**INFORMATION**
Content starts

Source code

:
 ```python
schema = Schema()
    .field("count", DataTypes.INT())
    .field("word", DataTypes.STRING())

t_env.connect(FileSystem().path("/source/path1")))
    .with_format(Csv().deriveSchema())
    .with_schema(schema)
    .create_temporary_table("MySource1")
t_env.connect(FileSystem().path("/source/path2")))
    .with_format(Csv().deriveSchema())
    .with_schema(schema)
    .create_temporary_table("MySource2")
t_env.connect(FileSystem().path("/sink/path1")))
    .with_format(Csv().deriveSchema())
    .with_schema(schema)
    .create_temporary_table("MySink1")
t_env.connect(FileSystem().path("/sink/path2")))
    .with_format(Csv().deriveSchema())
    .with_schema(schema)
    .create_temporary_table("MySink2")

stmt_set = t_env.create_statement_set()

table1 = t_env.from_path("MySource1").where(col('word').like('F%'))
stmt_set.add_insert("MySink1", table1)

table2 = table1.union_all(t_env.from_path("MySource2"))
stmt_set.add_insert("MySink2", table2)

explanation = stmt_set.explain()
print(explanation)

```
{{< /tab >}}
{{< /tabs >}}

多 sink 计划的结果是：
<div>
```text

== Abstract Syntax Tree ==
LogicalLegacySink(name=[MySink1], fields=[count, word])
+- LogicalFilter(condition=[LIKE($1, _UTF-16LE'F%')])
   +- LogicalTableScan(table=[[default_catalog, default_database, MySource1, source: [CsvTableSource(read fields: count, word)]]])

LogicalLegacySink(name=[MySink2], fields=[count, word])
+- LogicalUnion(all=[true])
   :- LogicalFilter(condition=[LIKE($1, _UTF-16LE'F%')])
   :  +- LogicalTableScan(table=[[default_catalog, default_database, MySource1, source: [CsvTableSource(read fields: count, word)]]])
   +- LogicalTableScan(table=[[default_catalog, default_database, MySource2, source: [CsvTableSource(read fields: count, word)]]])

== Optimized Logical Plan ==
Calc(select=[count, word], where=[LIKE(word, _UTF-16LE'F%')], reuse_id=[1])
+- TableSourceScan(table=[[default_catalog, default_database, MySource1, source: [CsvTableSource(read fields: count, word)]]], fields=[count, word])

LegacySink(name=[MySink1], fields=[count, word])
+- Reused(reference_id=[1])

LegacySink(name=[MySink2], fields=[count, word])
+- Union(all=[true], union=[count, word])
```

Content ends

**EXERCISE OBJECTIVE**
Go through the listing above and restate it word for word.

**OUTPUT FOR THIS EXERCISE**
Source code

:
 ```python
schema = Schema()
    .field("count", DataTypes.INT())
    .field("word", DataTypes.STRING())

t_env.connect(FileSystem().path("/source/path1")))
    .with_format(Csv().deriveSchema())
    .with_schema(schema)
    .create_temporary_table("MySource1")
t_env.connect(FileSystem().path("/source/path2")))
    .with_format(Csv().deriveSchema())
    .with_schema(schema)
    .create_temporary_table("MySource2")
t_env.connect(FileSystem().path("/sink/path1")))
    .with_format(Csv().deriveSchema())
    .with_schema(schema)
    .create_temporary_table("MySink1")
t_env.connect(FileSystem().path("/sink/path2")))
    .with_format(Csv().deriveSchema())
    .with_schema(schema)
    .create_temporary_table("MySink2")

stmt_set = t_env.create_statement_set()

table1 = t_env.from_path("MySource1").where(col('word').like('F%'))
stmt_set.add_insert("MySink1", table1)

table2 = table1.union_all(t_env.from_path("MySource2"))
stmt_set.add_insert("MySink2", table2)

explanation = stmt_set.explain()
print(explanation)

```
{{< /tab >}}
{{< /tabs >}}

多 sink 计划的结果是：
<div>
```text

== Abstract Syntax Tree ==
LogicalLegacySink(name=[MySink1], fields=[count, word])
+- LogicalFilter(condition=[LIKE($1, _UTF-16LE'F%')])
   +- LogicalTableScan(table=[[default_catalog, default_database, MySource1, source: [CsvTableSource(read fields: count, word)]]])

LogicalLegacySink(name=[MySink2], fields=[count, word])
+- LogicalUnion(all=[true])
   :- LogicalFilter(condition=[LIKE($1, _UTF-16LE'F%')])
   :  +- LogicalTableScan(table=[[default_catalog, default_database, MySource1, source: [CsvTableSource(read fields: count, word)]]])
   +- LogicalTableScan(table=[[default_catalog, default_database, MySource2, source: [CsvTableSource(read fields: count, word)]]])

== Optimized Logical Plan ==
Calc(select=[count, word], where=[LIKE(word, _UTF-16LE'F%')], reuse_id=[1])
+- TableSourceScan(table=[[default_catalog, default_database, MySource1, source: [CsvTableSource(read fields: count, word)]]], fields=[count, word])

LegacySink(name=[MySink1], fields=[count, word])
+- Reused(reference_id=[1])

LegacySink(name=[MySink2], fields=[count, word])
+- Union(all=[true], union=[count, word])
```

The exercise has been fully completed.